*WHAT TO WORK ON:*
Rewrite the lines from the first one up to and including the line with "[107, 92, 122, 103] [1, 1, 424, 111]", putting "kite" in place of "cloud" and changing nothing else. Leave the pictures out of your answer.

++++++++++

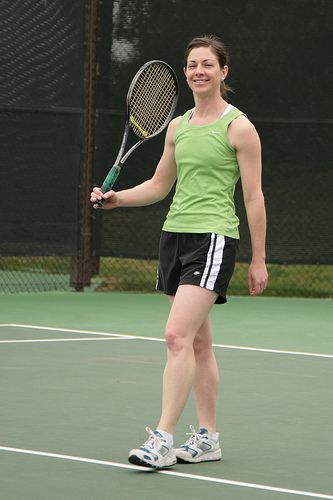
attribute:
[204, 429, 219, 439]
socks — white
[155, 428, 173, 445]
socks — white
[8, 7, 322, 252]
fence — chain link, tall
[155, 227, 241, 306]
shorts — black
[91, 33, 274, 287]
woman — pictured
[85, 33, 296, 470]
woman — tennis-playing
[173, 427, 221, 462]
shoe — tennis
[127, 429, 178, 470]
shoe — tennis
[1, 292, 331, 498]
court — tennis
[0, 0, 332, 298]
fence — pictured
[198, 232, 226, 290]
line — white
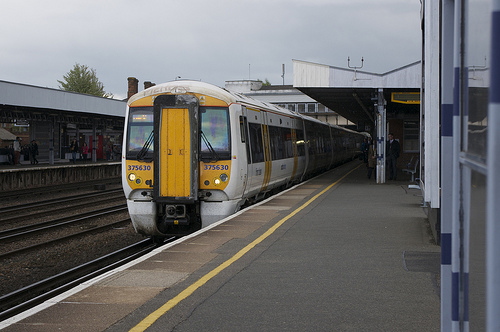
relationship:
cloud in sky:
[107, 92, 122, 103] [1, 1, 424, 111]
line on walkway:
[126, 156, 368, 326] [31, 152, 451, 331]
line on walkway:
[0, 169, 306, 329] [31, 152, 451, 331]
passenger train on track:
[120, 77, 373, 247] [2, 184, 178, 316]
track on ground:
[2, 184, 178, 316] [6, 178, 197, 313]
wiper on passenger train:
[199, 127, 222, 158] [120, 77, 373, 247]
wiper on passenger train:
[136, 126, 163, 164] [120, 77, 373, 247]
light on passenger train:
[214, 178, 222, 188] [120, 77, 373, 247]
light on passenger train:
[129, 172, 137, 182] [120, 77, 373, 247]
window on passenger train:
[199, 104, 234, 167] [120, 77, 373, 247]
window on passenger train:
[128, 108, 159, 164] [120, 77, 373, 247]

++++++++++

*ANSWER TO THE PROBLEM:*
attribute:
[204, 429, 219, 439]
socks — white
[155, 428, 173, 445]
socks — white
[8, 7, 322, 252]
fence — chain link, tall
[155, 227, 241, 306]
shorts — black
[91, 33, 274, 287]
woman — pictured
[85, 33, 296, 470]
woman — tennis-playing
[173, 427, 221, 462]
shoe — tennis
[127, 429, 178, 470]
shoe — tennis
[1, 292, 331, 498]
court — tennis
[0, 0, 332, 298]
fence — pictured
[198, 232, 226, 290]
line — white
relationship:
kite in sky:
[107, 92, 122, 103] [1, 1, 424, 111]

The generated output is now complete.